Both the named characters have printed heads, but oddly only Bo-Katan has hair. A black head under a helmet for an unnamed Mandalorian (who wears armor similar to many previous LEGO Mandalorian background characters) is fairly typical, but the inclusion of printed faces for the two named characters in this set makes their absence all the more striking in sets featuring Din Djarin from The Mandalorian.

All three Mandalorians have jetpacks, with printed armor details underneath.

Bo-Katan is the only character with a double-sided head, featuring a smirk on one side and a determined/fierce expression on the other.

Conclusions & recommendation

The scale, level of detail, and play features for the Mandalorian starfighter are somewhat disappointing, as is the lack of hair for poor Gar Saxon. And at 544 pieces for $60, this is no steal from a parts standpoint. But the first new LEGO version of this oft-seen vehicle in 9 years, with three excellent minifigs makes this a must-buy for any LEGO Star Wars builder or collector who’s a fan of The Clone Wars, Rebels, or The Mandalorian. With the legendary Darksaber wrested from Moff Gideon’s hands by Mando himself, we’re sure to see Bo-Katan Kryze again in the live action series, so the first set to feature her as a minifigure is also sure to be popular.

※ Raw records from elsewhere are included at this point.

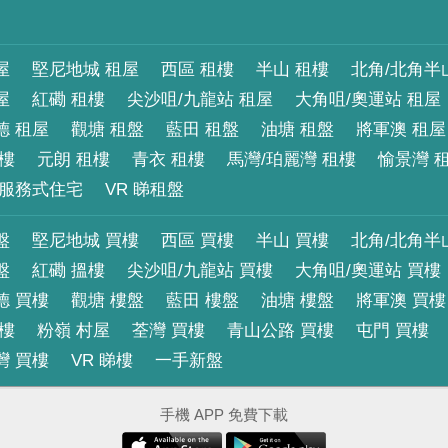
屋
堅尼地城 租屋
西區 租樓
半山 租樓
北角/北角半
屋
紅磡 租樓
尖沙咀/九龍站 租屋
大角咀/奧運站 租屋
德 租屋
觀塘 租盤
藍田 租盤
油塘 租盤
將軍澳 租屋
租樓
元朗 租樓
青衣 租樓
馬灣/珀麗灣 租樓
愉景灣 
服務式住宅
VR 睇租盤
盤
堅尼地城 買樓
西區 買樓
半山 買樓
北角/北角半
盤
紅磡 搵樓
尖沙咀/九龍站 買樓
大角咀/奧運站 買樓
德 買樓
觀塘 樓盤
藍田 樓盤
油塘 樓盤
將軍澳 買樓
買樓
粉嶺 村屋
荃灣 買樓
青山公路 買樓
屯門 買樓
灣 買樓
VR 睇樓
一手新盤
手機 APP 免費下載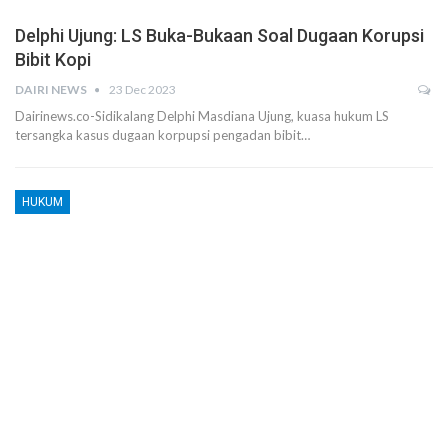
Delphi Ujung: LS Buka-Bukaan Soal Dugaan Korupsi
Bibit Kopi
DAIRI NEWS
23 Dec 2023
Dairinews.co-Sidikalang Delphi Masdiana Ujung, kuasa hukum LS
tersangka kasus dugaan korpupsi pengadan bibit…
HUKUM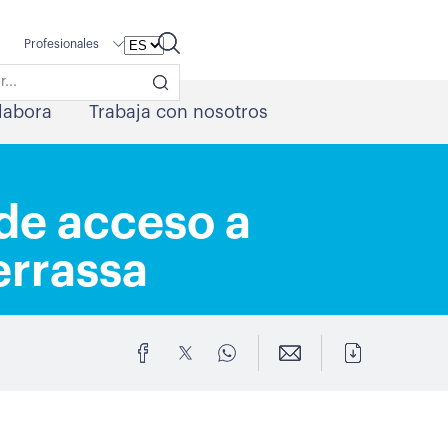
Profesionales
labora
Trabaja con nosotros
 de acceso a
errassa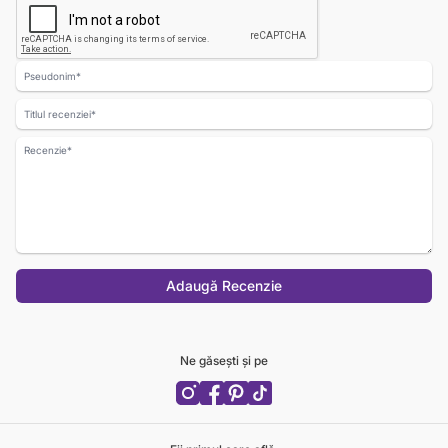
Nume
Titlul recenziei
Recenzie
Adaugă Recenzie
Ne găsești și pe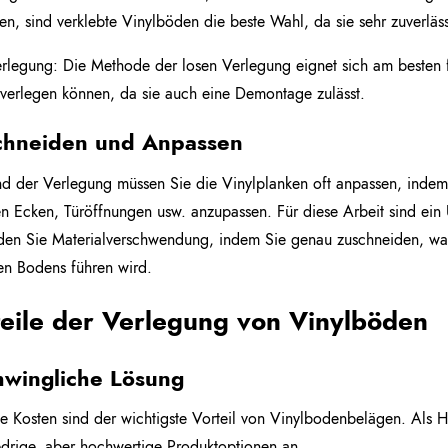
en, sind verklebte Vinylböden die beste Wahl, da sie sehr zuverläss
rlegung: Die Methode der losen Verlegung eignet sich am besten f
 verlegen können, da sie auch eine Demontage zulässt.
chneiden und Anpassen
 der Verlegung müssen Sie die Vinylplanken oft anpassen, indem 
n Ecken, Türöffnungen usw. anzupassen. Für diese Arbeit sind ein 
en Sie Materialverschwendung, indem Sie genau zuschneiden, was
n Bodens führen wird.
teile der Verlegung von Vinylböden
hwingliche Lösung
e Kosten sind der wichtigste Vorteil von Vinylbodenbelägen. Als 
edrige, aber hochwertige Produktoptionen an.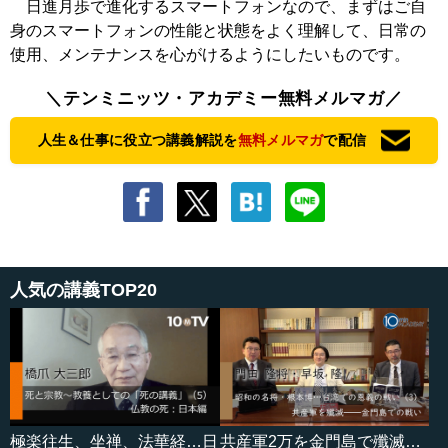
日進月歩で進化するスマートフォンなので、まずはご自
身のスマートフォンの性能と状態をよく理解して、日常の
使用、メンテナンスを心がけるようにしたいものです。
＼テンミニッツ・アカデミー無料メルマガ／
人生＆仕事に役立つ講義解説を
無料メルマガ
で配信
人気の講義TOP20
極楽往生、坐禅、法華経…日
共産軍2万を金門島で殲滅…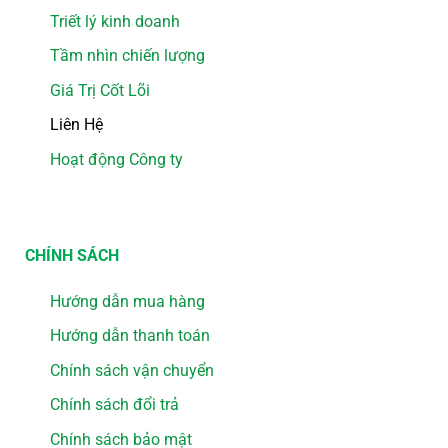
Triết lý kinh doanh
Tầm nhìn chiến lượng
Giá Trị Cốt Lõi
Liên Hệ
Hoạt động Công ty
CHÍNH SÁCH
Hướng dẫn mua hàng
Hướng dẫn thanh toán
Chính sách vận chuyển
Chính sách đổi trả
Chính sách bảo mật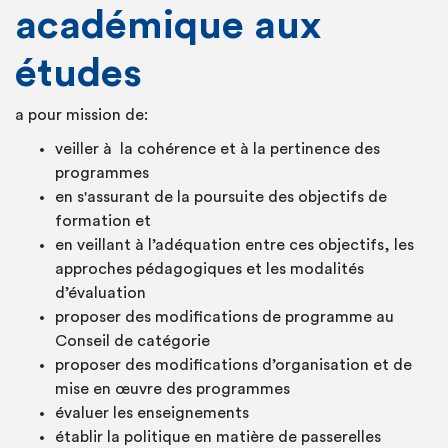
académique aux
études
a pour mission de:
veiller à la cohérence et à la pertinence des
programmes
en s'assurant de la poursuite des objectifs de
formation et
en veillant à l’adéquation entre ces objectifs, les
approches pédagogiques et les modalités
d’évaluation
proposer des modifications de programme au
Conseil de catégorie
proposer des modifications d’organisation et de
mise en œuvre des programmes
évaluer les enseignements
établir la politique en matière de passerelles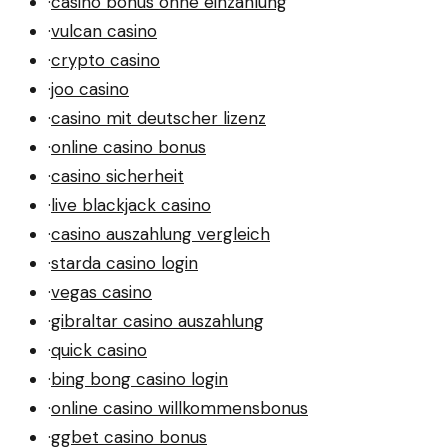
·
casino bonus ohne einzahlung
·
vulcan casino
·
crypto casino
·
joo casino
·
casino mit deutscher lizenz
·
online casino bonus
·
casino sicherheit
·
live blackjack casino
·
casino auszahlung vergleich
·
starda casino login
·
vegas casino
·
gibraltar casino auszahlung
·
quick casino
·
bing bong casino login
·
online casino willkommensbonus
·
ggbet casino bonus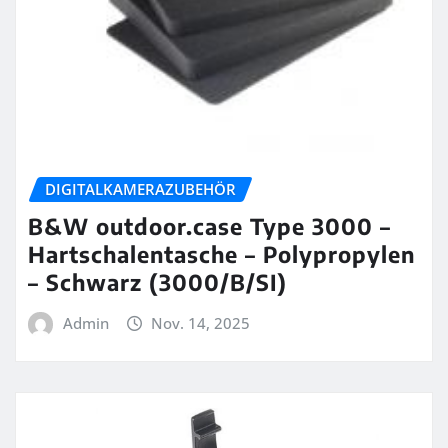
DIGITALKAMERAZUBEHÖR
B&W outdoor.case Type 3000 –
Hartschalentasche – Polypropylen
– Schwarz (3000/B/SI)
Admin
Nov. 14, 2025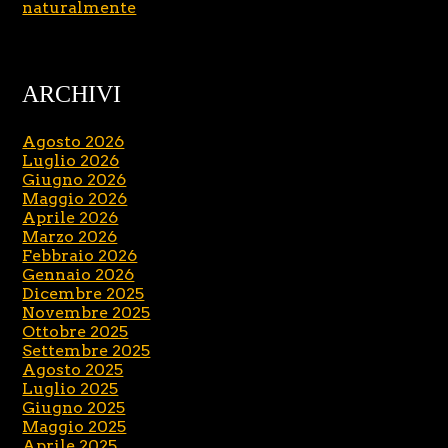
naturalmente
ARCHIVI
Agosto 2026
Luglio 2026
Giugno 2026
Maggio 2026
Aprile 2026
Marzo 2026
Febbraio 2026
Gennaio 2026
Dicembre 2025
Novembre 2025
Ottobre 2025
Settembre 2025
Agosto 2025
Luglio 2025
Giugno 2025
Maggio 2025
Aprile 2025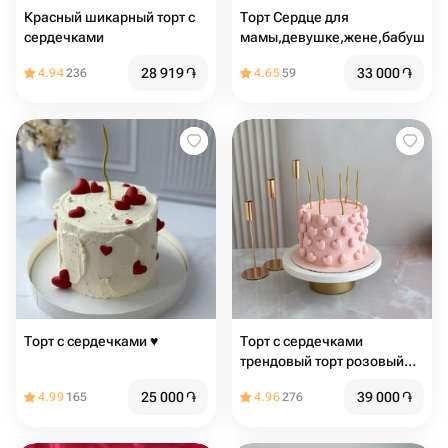
Красный шикарный торт с
Торт Сердце для
сердечками
мамы,девушке,жене,бабушке
28 919
֏
33 000
֏
4.94
236
4.65
59
Торт с сердечками ♥️
Торт с сердечками
трендовый торт розовый
торт торт с сердцами торт
25 000
֏
39 000
֏
4.99
165
4.96
276
на день рождения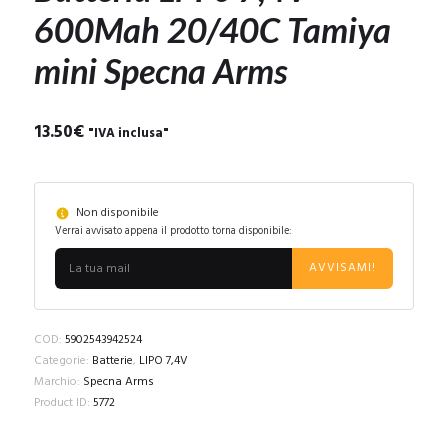
600Mah 20/40C Tamiya
mini Specna Arms
13.50
€
"IVA inclusa"
Non disponibile
Verrai avvisato appena il prodotto torna disponibile:
AVVISAMI!
COD:
5902543942524
Categorie:
Batterie
,
LIPO 7,4V
Marchio:
Specna Arms
Product ID:
5772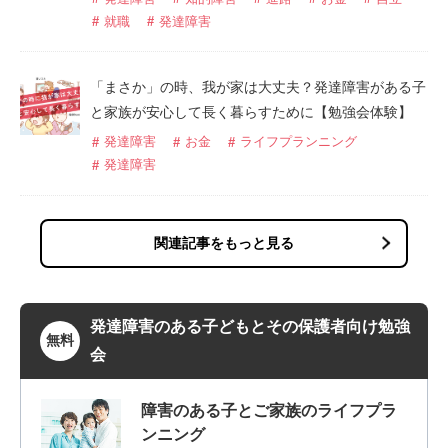
就職
発達障害
「まさか」の時、我が家は大丈夫？発達障害がある子
と家族が安心して長く暮らすために【勉強会体験】
発達障害
お金
ライフプランニング
発達障害
関連記事をもっと見る
発達障害のある子どもとその保護者向け勉強
無料
会
障害のある子とご家族のライフプラ
ンニング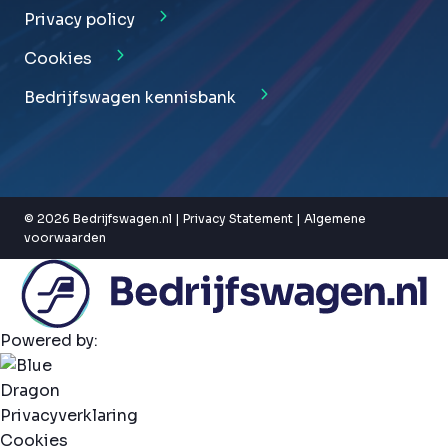
Privacy policy
Cookies
Bedrijfswagen kennisbank
© 2026 Bedrijfswagen.nl |
Privacy Statement
|
Algemene
voorwaarden
Powered by:
Privacyverklaring
Cookies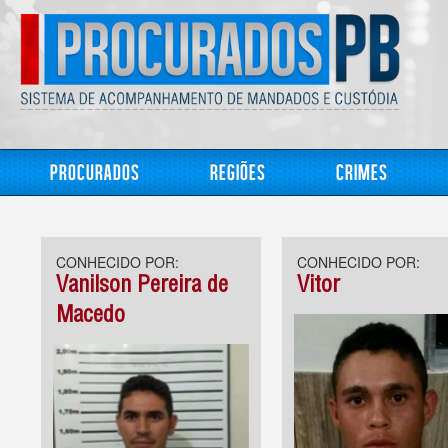
Procurados
Regiões
Crimes
CONHECIDO POR:
CONHECIDO POR:
Vanilson Pereira de
Vitor
Macedo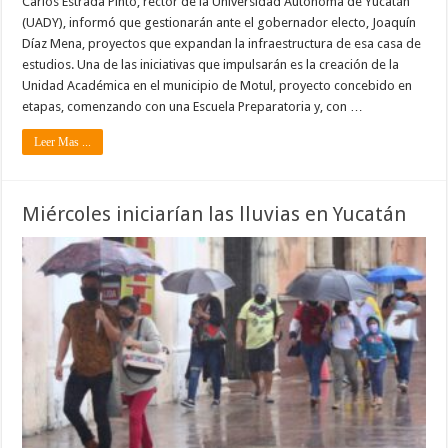
Carlos Estrada Pinto, rector de la Universidad Autónoma de Yucatán
(UADY), informó que gestionarán ante el gobernador electo, Joaquín
Díaz Mena, proyectos que expandan la infraestructura de esa casa de
estudios. Una de las iniciativas que impulsarán es la creación de la
Unidad Académica en el municipio de Motul, proyecto concebido en
etapas, comenzando con una Escuela Preparatoria y, con …
Leer Mas ...
Miércoles iniciarían las lluvias en Yucatán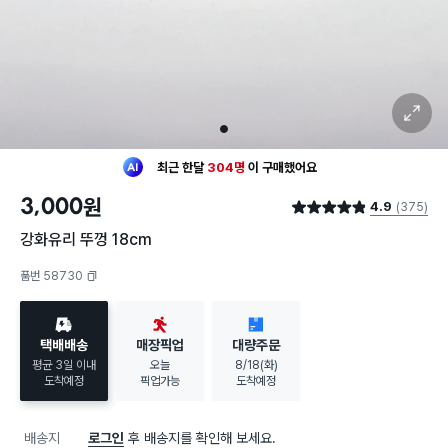
확대 보기
1
최근 한달
304명
이
구매했어요
30대 여성
이 가장 많이
구매했어요
3,000
원
4.9
(375)
최근 한달
304명
이
구매했어요
별점 4.9점
30대 여성
이 가장 많이
구매했어요
강화유리 뚜껑 18cm
품번 58730
복사하기
택배배송
매장픽업
대량주문
평균 3일 이내
오늘
8/18(화)
도착예정
픽업가능
도착예정
배송지
로그인
후 배송지를 확인해 보세요.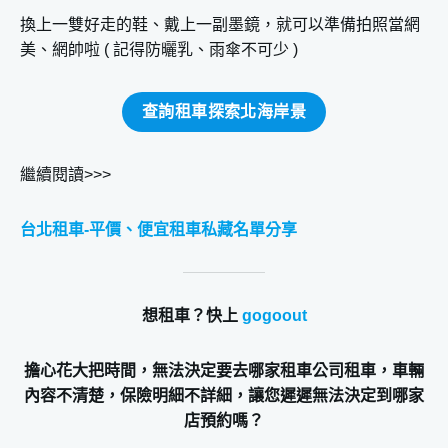
換上一雙好走的鞋、戴上一副墨鏡，就可以準備拍照當網
美、網帥啦 ( 記得防曬乳、雨傘不可少 )
查詢租車探索北海岸景
繼續閱讀>>>
台北租車-平價、便宜租車私藏名單分享
想租車？
快上
gogoout
擔心花大把時間，無法決定要去哪家租車公司租車，車輛
內容不清楚，保險明細不詳細，讓您遲遲無法決定到哪家
店預約嗎？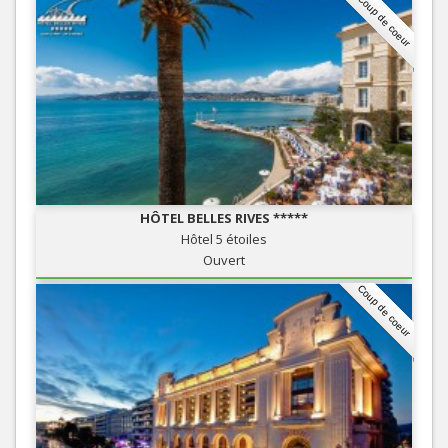
Coup de coeur
HÔTEL BELLES RIVES *****
Hôtel 5 étoiles
Ouvert
Coup de coeur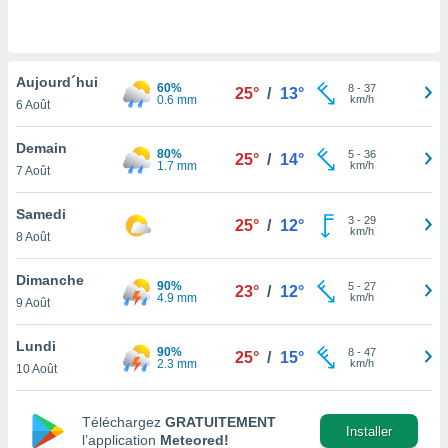
n «
 et
r »,
cédez au
Aujourd´hui
 et vous
60%
8
-
37
25°
/
13°
0.6 mm
km/h
z
6 Août
ation de
Demain
80%
5
-
36
25°
/
14°
qu'ils
1.7 mm
km/h
7 Août
 nous ou
aires,
Samedi
3
-
29
25°
/
12°
km/h
nt de
8 Août
t
er le
Dimanche
90%
5
-
27
23°
/
12°
ement
4.9 mm
km/h
9 Août
te, ainsi
Lundi
per un
90%
8
-
47
25°
/
15°
2.3 mm
km/h
écifique
10 Août
us
de la
Téléchargez
GRATUITEMENT
 et du
Installer
l’application
Meteored!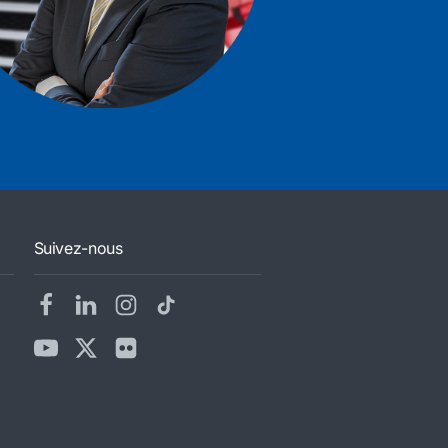
Suivez-nous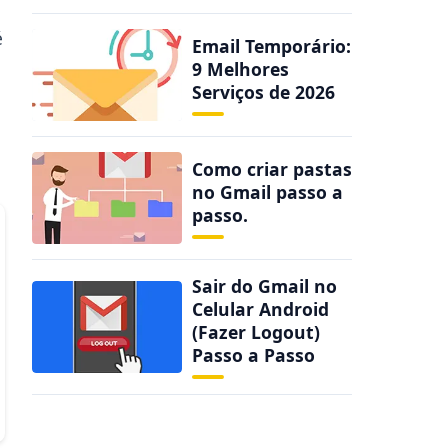
é
Email Temporário:
9 Melhores
Serviços de 2026
Como criar pastas
no Gmail passo a
passo.
Sair do Gmail no
Celular Android
(Fazer Logout)
Passo a Passo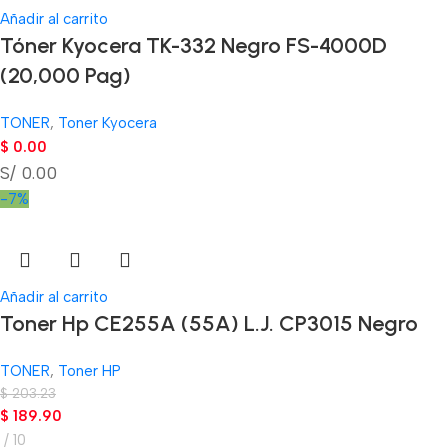
Añadir al carrito
Tóner Kyocera TK-332 Negro FS-4000D
(20,000 Pag)
TONER
,
Toner Kyocera
$
0.00
S/ 0.00
-7%
Añadir al carrito
Toner Hp CE255A (55A) L.J. CP3015 Negro
TONER
,
Toner HP
$
203.23
$
189.90
10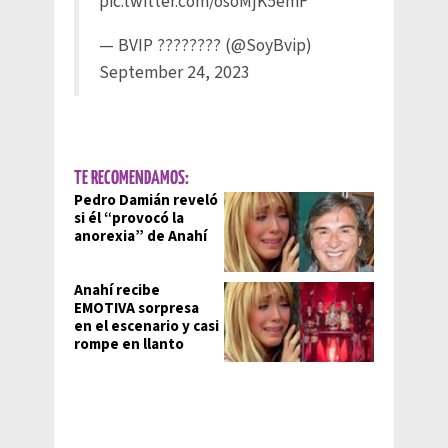
pic.twitter.com/osoMjK5emF
— BVIP ???????? (@SoyBvip)
September 24, 2023
TE RECOMENDAMOS:
Pedro Damián reveló
si él “provocó la
anorexia” de Anahí
Anahí recibe
EMOTIVA sorpresa
en el escenario y casi
rompe en llanto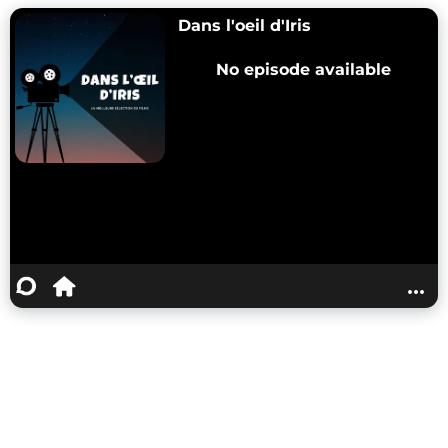
Dans l'oeil d'Iris
No episode available
...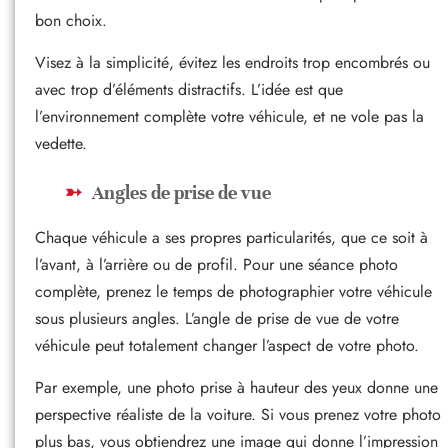
bon choix.
Visez à la simplicité, évitez les endroits trop encombrés ou
avec trop d’éléments distractifs. L’idée est que
l’environnement complète votre véhicule, et ne vole pas la
vedette.
Angles de prise de vue
Chaque véhicule a ses propres particularités, que ce soit à
l’avant, à l’arrière ou de profil. Pour une séance photo
complète, prenez le temps de photographier votre véhicule
sous plusieurs angles. L’angle de prise de vue de votre
véhicule peut totalement changer l’aspect de votre photo.
Par exemple, une photo prise à hauteur des yeux donne une
perspective réaliste de la voiture. Si vous prenez votre photo
plus bas, vous obtiendrez une image qui donne l’impression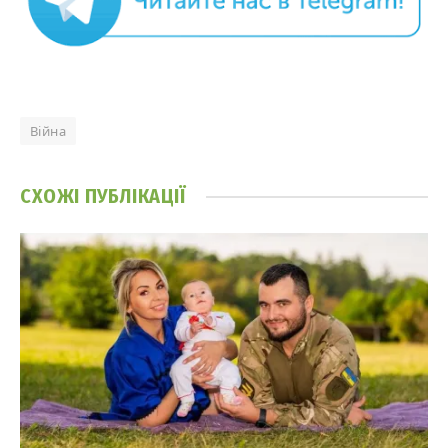
Війна
СХОЖІ
ПУБЛІКАЦІЇ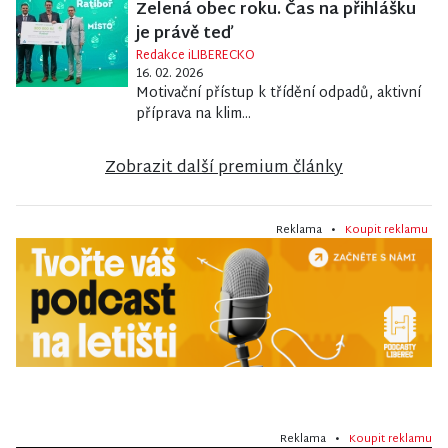
Zelená obec roku. Čas na přihlášku
je právě teď
Redakce iLIBERECKO
16. 02. 2026
Motivační přístup k třídění odpadů, aktivní
příprava na klim...
Zobrazit další premium články
Reklama •
Koupit reklamu
Reklama •
Koupit reklamu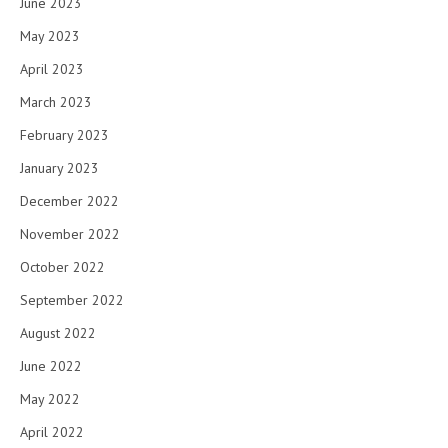
June 2023
May 2023
April 2023
March 2023
February 2023
January 2023
December 2022
November 2022
October 2022
September 2022
August 2022
June 2022
May 2022
April 2022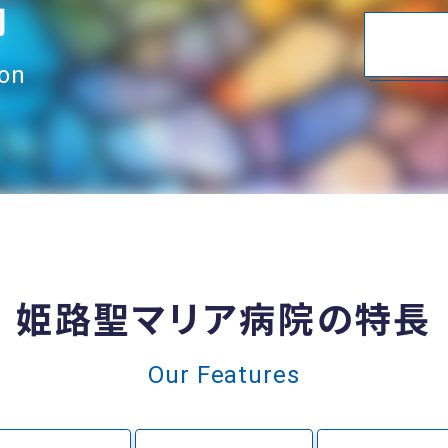
内
ion
姫路聖マリア病院の特長
Our Features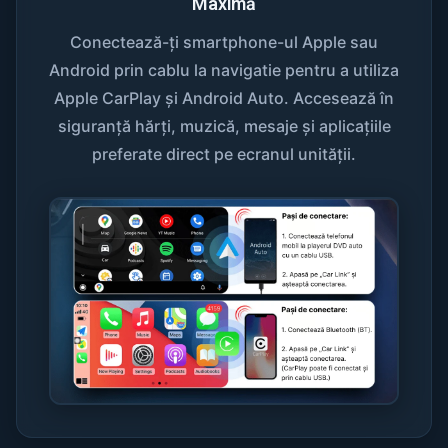
Maximă
Conectează-ți smartphone-ul Apple sau
Android prin cablu la navigatie pentru a utiliza
Apple CarPlay și Android Auto. Accesează în
siguranță hărți, muzică, mesaje și aplicațiile
preferate direct pe ecranul unității.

LEGO Star Wars 75316 Mandalorian Starfighter includes 544 pieces with three minifigs and is available now from the LEGO Shop online (US $59.99 | CAN $79.99 | UK £49.99), Amazon.com, eBay, and elsewhere.


1 comment on “LEGO Star Wars 75316 Mandalorian Starfighter features Bo-Katan Kryz & Gar Saxon [Review]

  1. Herman

    I bought it and almost finished the build. Minifigs are great. De plane is a bit off. Like they accidentally put a proof of concept model in production instead of the final product.

    For play it’s fine. Cool that it can rotate along its axis separate from the wings.